(Dataset records)
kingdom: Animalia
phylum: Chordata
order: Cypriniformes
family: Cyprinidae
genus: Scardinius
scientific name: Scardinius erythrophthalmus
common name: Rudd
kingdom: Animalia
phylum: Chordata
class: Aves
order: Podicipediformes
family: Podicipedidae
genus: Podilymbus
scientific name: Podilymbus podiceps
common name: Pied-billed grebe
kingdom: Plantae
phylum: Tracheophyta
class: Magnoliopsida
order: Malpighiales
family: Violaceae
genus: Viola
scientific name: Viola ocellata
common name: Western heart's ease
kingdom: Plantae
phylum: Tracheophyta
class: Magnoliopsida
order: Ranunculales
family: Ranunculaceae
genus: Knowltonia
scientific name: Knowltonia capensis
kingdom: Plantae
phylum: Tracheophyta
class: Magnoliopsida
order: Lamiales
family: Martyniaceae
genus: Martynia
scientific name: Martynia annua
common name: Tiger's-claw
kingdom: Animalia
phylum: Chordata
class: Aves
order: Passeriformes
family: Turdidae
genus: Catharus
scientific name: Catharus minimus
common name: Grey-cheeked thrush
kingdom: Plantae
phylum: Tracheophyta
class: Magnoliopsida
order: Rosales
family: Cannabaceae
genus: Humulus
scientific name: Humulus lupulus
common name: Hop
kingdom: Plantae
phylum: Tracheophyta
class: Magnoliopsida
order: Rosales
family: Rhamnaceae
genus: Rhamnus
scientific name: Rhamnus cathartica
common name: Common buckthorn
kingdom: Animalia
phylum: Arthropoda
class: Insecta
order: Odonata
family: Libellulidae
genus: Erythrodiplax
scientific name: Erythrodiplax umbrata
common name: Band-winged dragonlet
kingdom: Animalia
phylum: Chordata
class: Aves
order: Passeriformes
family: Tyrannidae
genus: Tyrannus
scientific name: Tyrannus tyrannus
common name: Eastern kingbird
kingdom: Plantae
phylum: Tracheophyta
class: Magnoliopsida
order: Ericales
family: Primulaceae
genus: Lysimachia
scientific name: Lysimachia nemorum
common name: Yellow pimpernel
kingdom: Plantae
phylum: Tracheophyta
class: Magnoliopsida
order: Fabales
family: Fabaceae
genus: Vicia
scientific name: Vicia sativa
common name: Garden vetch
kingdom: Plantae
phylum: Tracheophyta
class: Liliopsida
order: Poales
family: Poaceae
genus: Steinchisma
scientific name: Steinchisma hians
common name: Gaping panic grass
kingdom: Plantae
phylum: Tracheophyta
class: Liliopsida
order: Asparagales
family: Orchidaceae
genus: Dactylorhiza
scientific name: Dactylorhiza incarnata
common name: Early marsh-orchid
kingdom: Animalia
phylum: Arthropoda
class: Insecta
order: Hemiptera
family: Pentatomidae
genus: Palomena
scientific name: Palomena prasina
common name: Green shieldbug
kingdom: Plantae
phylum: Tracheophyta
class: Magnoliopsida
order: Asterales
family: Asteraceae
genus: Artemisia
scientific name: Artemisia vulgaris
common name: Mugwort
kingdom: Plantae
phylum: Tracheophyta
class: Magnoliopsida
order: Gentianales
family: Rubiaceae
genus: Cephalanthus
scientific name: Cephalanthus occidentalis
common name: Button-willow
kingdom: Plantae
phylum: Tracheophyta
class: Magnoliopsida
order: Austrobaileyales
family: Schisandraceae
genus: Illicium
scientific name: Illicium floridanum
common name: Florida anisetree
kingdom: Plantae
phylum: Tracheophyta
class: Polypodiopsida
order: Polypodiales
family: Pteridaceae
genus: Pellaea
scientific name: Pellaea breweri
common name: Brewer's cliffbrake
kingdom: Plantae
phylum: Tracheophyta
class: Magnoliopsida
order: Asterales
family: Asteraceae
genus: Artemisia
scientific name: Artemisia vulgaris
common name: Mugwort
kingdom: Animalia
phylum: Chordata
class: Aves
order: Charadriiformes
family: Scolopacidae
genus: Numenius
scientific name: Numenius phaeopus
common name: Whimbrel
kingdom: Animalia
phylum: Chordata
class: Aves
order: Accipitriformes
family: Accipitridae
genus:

§ GIVEN EXERCISE: Reproduce, character for character, the stretch from the first line of the rows through the line "genus: Viola", including both ends.

§ WRITTEN SOLUTION:
kingdom: Animalia
phylum: Chordata
order: Cypriniformes
family: Cyprinidae
genus: Scardinius
scientific name: Scardinius erythrophthalmus
common name: Rudd
kingdom: Animalia
phylum: Chordata
class: Aves
order: Podicipediformes
family: Podicipedidae
genus: Podilymbus
scientific name: Podilymbus podiceps
common name: Pied-billed grebe
kingdom: Plantae
phylum: Tracheophyta
class: Magnoliopsida
order: Malpighiales
family: Violaceae
genus: Viola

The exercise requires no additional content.